(Условие задачи) Сообщите, в скольких строках приведенных ниже записей встречается слово «Theft». В ответе укажите только число.

Записи набора данных:
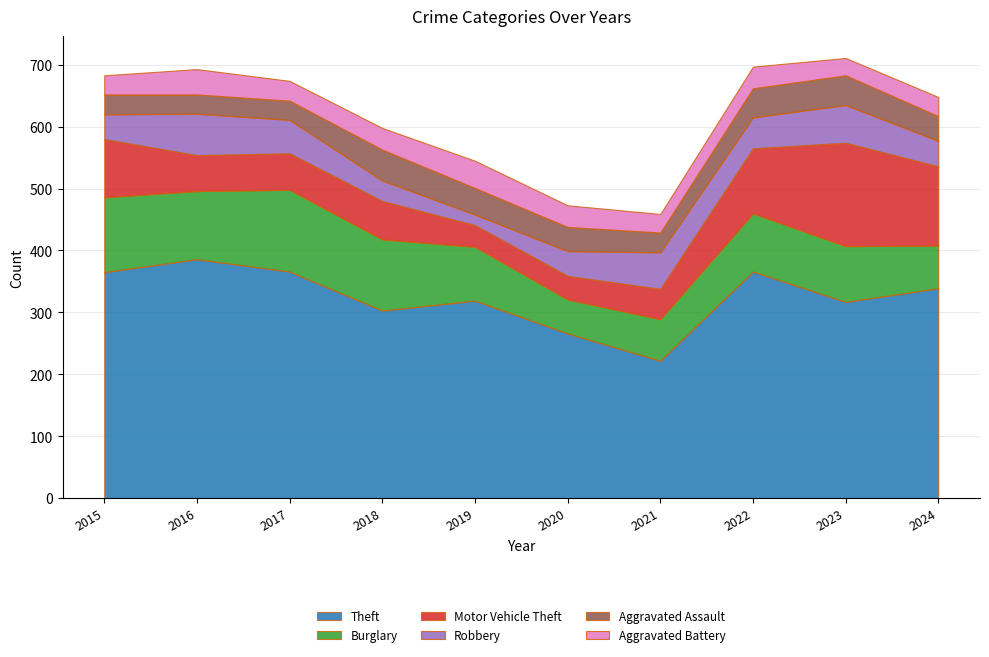

Reading left to right, what are all the values shown in this chart?

Theft: 2015=365	2016=386	2017=366	2018=303	2019=319	2020=266	2021=222	2022=366	2023=317	2024=339
Burglary: 2015=121	2016=110	2017=132	2018=115	2019=87	2020=55	2021=67	2022=94	2023=90	2024=69
Motor Vehicle Theft: 2015=94	2016=58	2017=59	2018=62	2019=35	2020=38	2021=49	2022=105	2023=167	2024=128
Robbery: 2015=40	2016=67	2017=54	2018=33	2019=17	2020=40	2021=59	2022=50	2023=61	2024=41
Aggravated Assault: 2015=32	2016=31	2017=31	2018=50	2019=43	2020=39	2021=32	2022=47	2023=48	2024=40
Aggravated Battery: 2015=31	2016=41	2017=32	2018=35	2019=44	2020=35	2021=30	2022=35	2023=28	2024=31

(Ответ) 2